Guinan's ability to see through different timelines has never been properly explained in the same way we never knew why Q was wary of her. I've read some silly explanations like, being a race of listeners, they would never fall for the Q's tricks, which is very absurd because we know some can be corrupted. Personally, I think it's one of those things that the writers didn't really want to spend more time with and simply said "she's mysterious" and be done with it. I mean, in the same universe, Wesley was just born a genius without more explanation than being born this way by chance. So, Guinan's race just
know things. The part of the Nexus is just something they added up later to make her a guide for Picard for his time inside the Nexus and it makes sense her mysterious character does this.
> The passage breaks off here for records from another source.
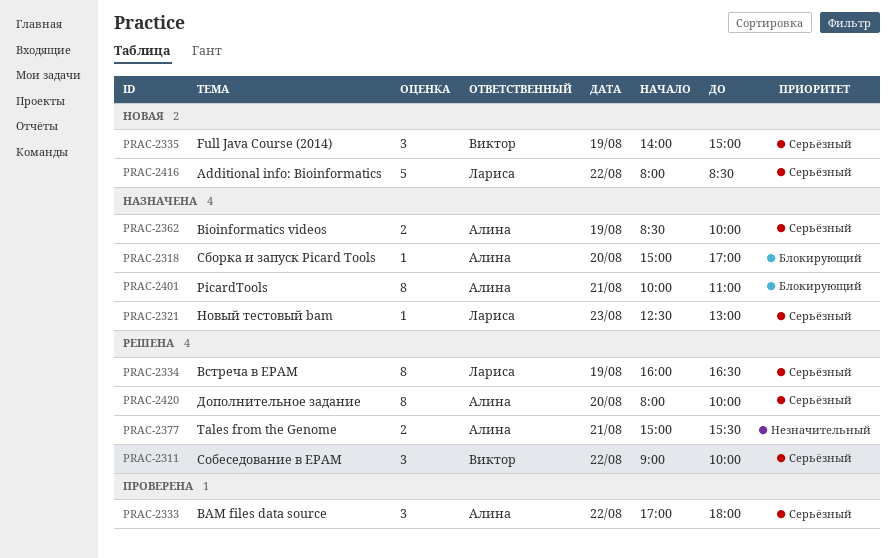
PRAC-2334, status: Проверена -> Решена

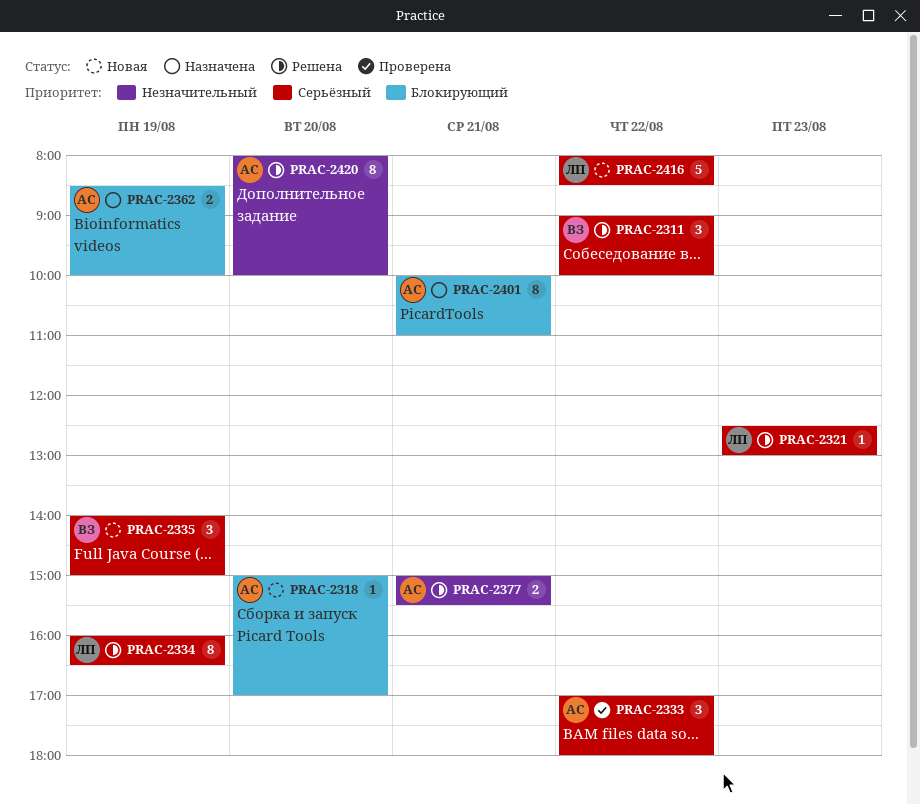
PRAC-2318, status: Назначена -> Новая
PRAC-2321, status: Назначена -> Решена
PRAC-2362, priority: Серьёзный -> Блокирующий
PRAC-2420, priority: Серьёзный -> Незначительный

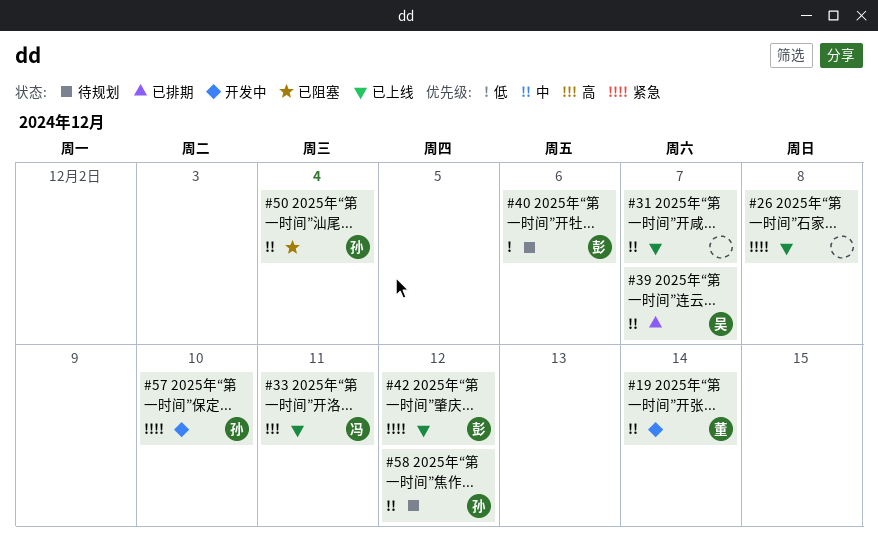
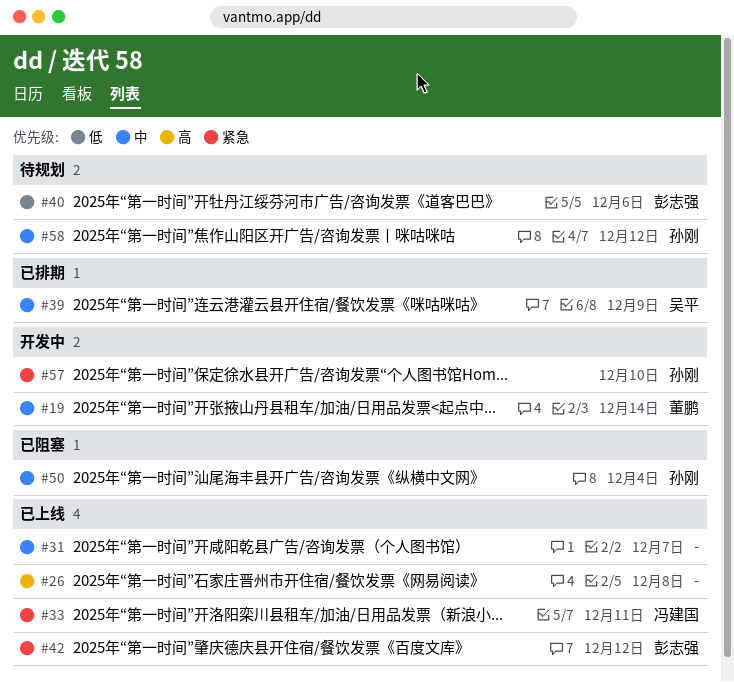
#26, priority: 紧急 -> 高
#33, priority: 高 -> 紧急
#39, due: Dec 7 -> Dec 9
I've seen some clips of this show and you are sadly right. The writers just want to take the characters from point A to point B without any further explorations of their ways. It's just "thing happens" -> "let's solve thing" -> "move on to the next thing." All while trying to sound smart and inhumanly assertive.
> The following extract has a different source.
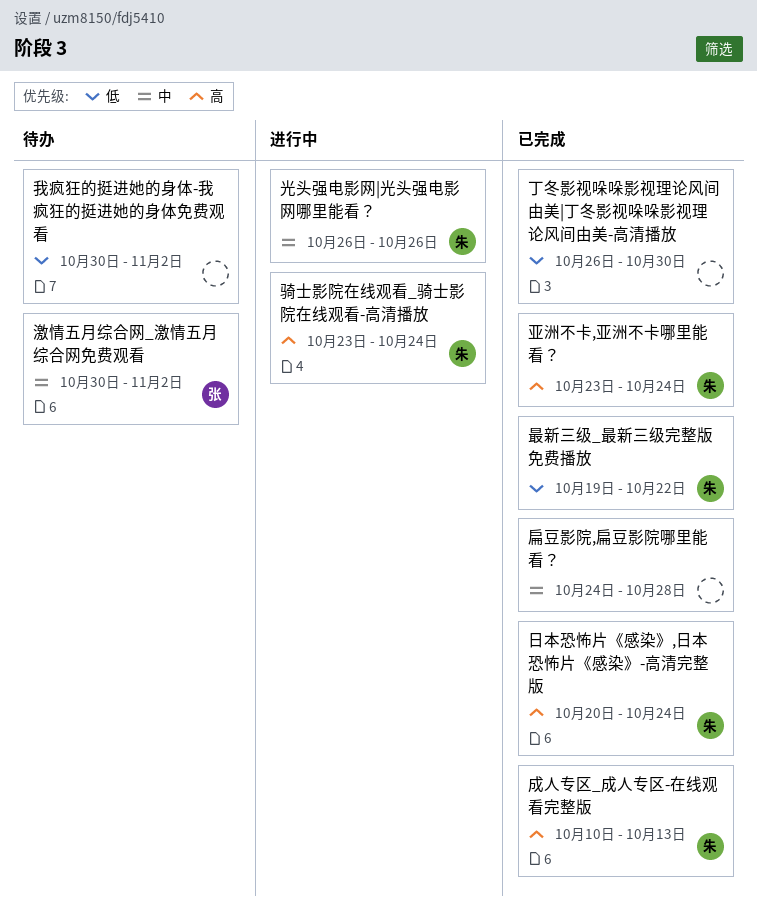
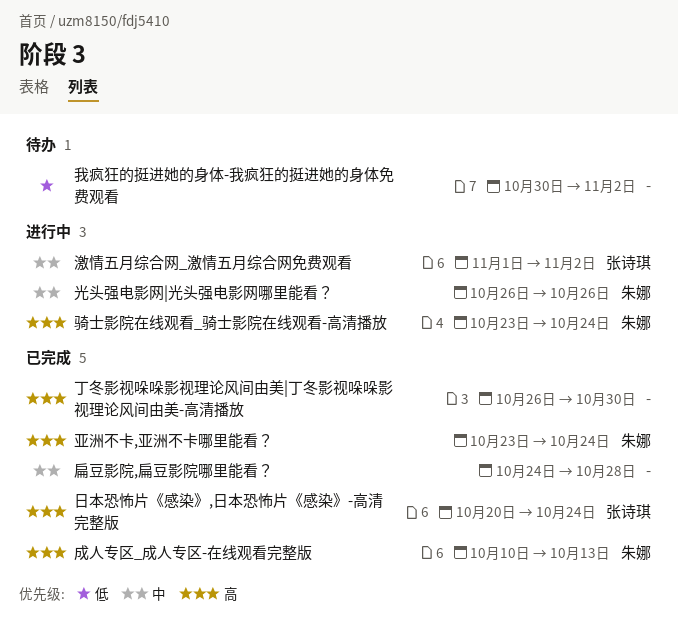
丁冬影视哚哚影视理论风间由美|丁冬影视哚哚影视理论风间由美-高清播放, priority: 低 -> 高
日本恐怖片《感染》,日本恐怖片《感染》-高清完整版, owner: 朱娜 -> 张诗琪
最新三级_最新三级完整版免费播放: present -> none
激情五月综合网_激情五月综合网免费观看, status: 待办 -> 进行中
激情五月综合网_激情五月综合网免费观看, start: Oct 30 -> Nov 1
Remember how the whole crew was debating whether it was proper or ethical to help that kid from "Pen Pals" and her people because not helping meant they just would ignore the death of millions of living beings despite they could so something?
https://youtube.com/watch?v=4mH-L6UCCAE
Moments like these were the core of ST:TNG. No yelling, not trying to outsmart the other, offering different points of views to reach to the best solution, all while showing each character's personality: Worf is a pragmatic absolutist, Dianna is indeed empathetic, and Data offers the human point of view while Pulansky, formerly sceptic of him, takes his side.